SET OF TASKS:
[1] In the oil-for-food article, what total did the payments rerouted inside BNP reach?
[2] Give back, unchanged, the part of the records that opens with the line containing "genus: Cimbex" and closes at the end of the records, including both of those ends.

SELECTED TEXT:
May 05, 2005

Following OFF money

May 5 - Claudia Rosett writes about new information concerning the Oil-for-Food Program in the NY Sun: Congress Probes Routing of Funds To Suspect Firms:

Investigators looking into the U.N. oil-for-food program, poring over documents provided to Congress here, are discovering that vast sums intended for humanitarian purposes in Iraq were rerouted through a global web of companies with links to terrorist funding and arms trafficking.

The fresh clues to the money trail are emerging from a House hearing that focused last week on BNP Paribas, the French bank picked by the United Nations to service the bulk of the U.N.-supervised deals. At the hearing, one of its officers acknowledged a number of what he characterized as "mistakes" in the handling of funds under the oil-for-food program.

But the documents provided by BNP under congressional subpoena and examined by The New York Sun suggest to congressional investigators that some of these mistakes involved the rerouting of money through a global web of companies linked not only to terrorist funding and arms trafficking but also to anti-sanctions campaigning and front operations for the Iraqi regime itself.

Even in the context of an oil-for-food program that encompassed more than $110 billion of Saddam's oil sales and relief purchases, these payments to third parties were not small change. Payments rerouted inside BNP - against U.N. rules but evidently without protest from Turtle Bay - totaled at least $470 million, documents in the possession of Congress indicate.

[...]

There are 80 as-yet-undisclosed third-party payments still under review by BNP that, according to Mr. Rohrabacher, "BNP does not fully understand." The bank's own auditors found that the flow of oil-for-food paperwork was "irrational."

While some of the companies may be innocent and some of the transfers may have been simple mistakes, there are also signs that this list provides a map to at least part of the financial network Saddam used to evade U.N. sanctions and corrupt the U.N. program meant to contain him - as he was doing, according to testimony last fall of the Central Intelligence Agency's chief weapons inspector, Charles Duelfer.

The number of companies involved was relatively small, a few dozen out of the more than 3,000 contractors tapped by Saddam under U.N. terms that let him choose, subject to U.N. veto, his own business partners. Among several of this band, the rerouted payments were copious. In some cases, they form a latticework of disturbing associations. These include such U.N.-approved dealers as Al Wasel & Babel General Trading, based in Dubai, United Arab Emirates, which sold $384 million of goods to Saddam under oil for food.

Last April, the U.S. Treasury designated Al Wasel & Babel as a front for officials of the Saddam regime. According to the Treasury, Al Wasel & Babel - under the guise of selling Saddam humanitarian goods - not only tried to buy a surface-to-air missile system for Iraq when it was under U.N. sanctions, but also "played a key role in the former Iraqi regime's schemes to obtain illicit kickbacks in goods purchased through the oil-for-food program."

A description of a long, torturous trail seems to wind through the Saskatchewan Wheat Pool:
BNP was able, however, to supply Mr. Rohrabacher with the information that whoever might have been in charge of East Star, the company over the period 2000-03 received more than $80 million in BNP rerouted oil-for-food payments that were officially due to a Saudi Arabia-based supplier, Al Riyadh International Flowers, which BNP described as "reportedly" owned by a member of the Saudi royal family, Prince Bandar Bin Mohammed Bin Abdulrahm Al Saud. He is not the Prince Bandar who is the Saudi ambassador to America.

SOURCE RECORDS:
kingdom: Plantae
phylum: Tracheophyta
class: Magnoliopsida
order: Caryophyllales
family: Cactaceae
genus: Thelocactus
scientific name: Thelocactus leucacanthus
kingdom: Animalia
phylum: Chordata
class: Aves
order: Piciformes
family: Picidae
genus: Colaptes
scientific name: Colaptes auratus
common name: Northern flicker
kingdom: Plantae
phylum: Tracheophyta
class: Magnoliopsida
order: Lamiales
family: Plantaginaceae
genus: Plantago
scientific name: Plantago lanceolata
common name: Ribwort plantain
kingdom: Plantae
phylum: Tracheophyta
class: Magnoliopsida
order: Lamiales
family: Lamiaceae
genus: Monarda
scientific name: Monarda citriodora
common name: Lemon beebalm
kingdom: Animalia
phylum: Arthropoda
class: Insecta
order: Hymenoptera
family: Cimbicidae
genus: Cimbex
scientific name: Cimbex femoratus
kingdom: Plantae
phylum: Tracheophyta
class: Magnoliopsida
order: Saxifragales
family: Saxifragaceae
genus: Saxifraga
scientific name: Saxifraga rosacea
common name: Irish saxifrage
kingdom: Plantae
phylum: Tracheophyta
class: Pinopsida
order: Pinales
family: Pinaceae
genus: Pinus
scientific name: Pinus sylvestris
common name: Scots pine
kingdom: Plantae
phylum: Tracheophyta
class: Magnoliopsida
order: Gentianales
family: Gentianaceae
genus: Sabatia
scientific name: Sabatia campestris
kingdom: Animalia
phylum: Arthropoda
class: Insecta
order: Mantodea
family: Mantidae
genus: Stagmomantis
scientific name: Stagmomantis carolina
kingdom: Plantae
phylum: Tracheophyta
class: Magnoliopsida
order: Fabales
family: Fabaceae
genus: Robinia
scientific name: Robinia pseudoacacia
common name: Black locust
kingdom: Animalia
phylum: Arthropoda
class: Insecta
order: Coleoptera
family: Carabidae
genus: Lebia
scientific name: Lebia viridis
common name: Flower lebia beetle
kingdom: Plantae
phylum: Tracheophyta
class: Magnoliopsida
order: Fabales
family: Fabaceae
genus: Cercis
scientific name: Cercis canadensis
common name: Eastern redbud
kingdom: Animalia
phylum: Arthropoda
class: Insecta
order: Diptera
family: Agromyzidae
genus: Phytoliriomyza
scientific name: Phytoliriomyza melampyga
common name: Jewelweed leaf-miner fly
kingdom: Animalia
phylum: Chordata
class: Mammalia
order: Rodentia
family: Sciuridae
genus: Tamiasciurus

SOLVED PROBLEMS:
[1] At least $470 million.

[2]
genus: Cimbex
scientific name: Cimbex femoratus
kingdom: Plantae
phylum: Tracheophyta
class: Magnoliopsida
order: Saxifragales
family: Saxifragaceae
genus: Saxifraga
scientific name: Saxifraga rosacea
common name: Irish saxifrage
kingdom: Plantae
phylum: Tracheophyta
class: Pinopsida
order: Pinales
family: Pinaceae
genus: Pinus
scientific name: Pinus sylvestris
common name: Scots pine
kingdom: Plantae
phylum: Tracheophyta
class: Magnoliopsida
order: Gentianales
family: Gentianaceae
genus: Sabatia
scientific name: Sabatia campestris
kingdom: Animalia
phylum: Arthropoda
class: Insecta
order: Mantodea
family: Mantidae
genus: Stagmomantis
scientific name: Stagmomantis carolina
kingdom: Plantae
phylum: Tracheophyta
class: Magnoliopsida
order: Fabales
family: Fabaceae
genus: Robinia
scientific name: Robinia pseudoacacia
common name: Black locust
kingdom: Animalia
phylum: Arthropoda
class: Insecta
order: Coleoptera
family: Carabidae
genus: Lebia
scientific name: Lebia viridis
common name: Flower lebia beetle
kingdom: Plantae
phylum: Tracheophyta
class: Magnoliopsida
order: Fabales
family: Fabaceae
genus: Cercis
scientific name: Cercis canadensis
common name: Eastern redbud
kingdom: Animalia
phylum: Arthropoda
class: Insecta
order: Diptera
family: Agromyzidae
genus: Phytoliriomyza
scientific name: Phytoliriomyza melampyga
common name: Jewelweed leaf-miner fly
kingdom: Animalia
phylum: Chordata
class: Mammalia
order: Rodentia
family: Sciuridae
genus: Tamiasciurus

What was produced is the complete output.